New violence and defiance by a Catholic political leader were applying heavy pressure to the shaky peace process in Northern Ireland. In Castlewellan, 25 miles south of Belfast, two policemen were hurt - one seriously - when a bomb hidden inside a traffic cone exploded near them. Catholic "terrorists" were suspected of the crime. In Belfast, two Protestants died in what was believed to be renewed feuding between rival paramilitary groups. And the province's Catholic health minister said she'd defy a ban on attending Friday's scheduled meeting of the North-South Ministerial Council with her Republic of Ireland counterpart.
In one of the largest population surveys ever undertaken, millions of Chinese officials began collecting data on Day 1 of the national census. The government, which has not conducted a head count in 10 years, hoped to visit each of 350 million households over the next two weeks and tabulate the resulting data by February. China's population is estimated to have swelled by 130 million over the past decade - to 1.26 billion. The census will help determine the success of the government's one-child policy in capping population growth.
The new government of Yugo-slavia moved two steps closer to ending its diplomatic isolation as the Security Council recommended it be admitted to the UN and Germany decided to reestablish diplomatic relations. Germany was one of four Western nations that severed ties last year over the 1999 conflict with NATO. England, France, and the US are expected to follow suit. But Montenegro, the junior partner in the Yugoslav federation, asked the UN to consider giving it and Serbia separate representation.

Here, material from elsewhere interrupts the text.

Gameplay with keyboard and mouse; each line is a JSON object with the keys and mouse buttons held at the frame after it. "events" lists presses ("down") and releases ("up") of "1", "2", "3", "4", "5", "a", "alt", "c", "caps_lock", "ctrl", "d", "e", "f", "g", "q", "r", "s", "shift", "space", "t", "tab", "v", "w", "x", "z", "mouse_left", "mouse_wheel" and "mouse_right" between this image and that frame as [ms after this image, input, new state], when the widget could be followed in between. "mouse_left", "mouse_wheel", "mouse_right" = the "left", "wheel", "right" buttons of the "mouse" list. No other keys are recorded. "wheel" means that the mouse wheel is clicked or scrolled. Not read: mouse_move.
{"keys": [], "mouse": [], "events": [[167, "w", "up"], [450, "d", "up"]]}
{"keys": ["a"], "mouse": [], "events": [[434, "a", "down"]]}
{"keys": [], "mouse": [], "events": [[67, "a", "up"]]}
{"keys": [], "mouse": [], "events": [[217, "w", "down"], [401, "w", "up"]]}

Support for the anti-independence militias that marauded across East Timor last year appears to have been cut by Indo-nesia's Army, a senior UN peacekeeper said. Brig. Gen. Ken Gillespie estimated at least 100 militiamen have withdrawn from the eastern sector because of a loss of logistical support. The pro-Indonesian militias killed hundreds of separatist-minded East Timorese and forced others to seek shelter in West Timor after a referendum on independence.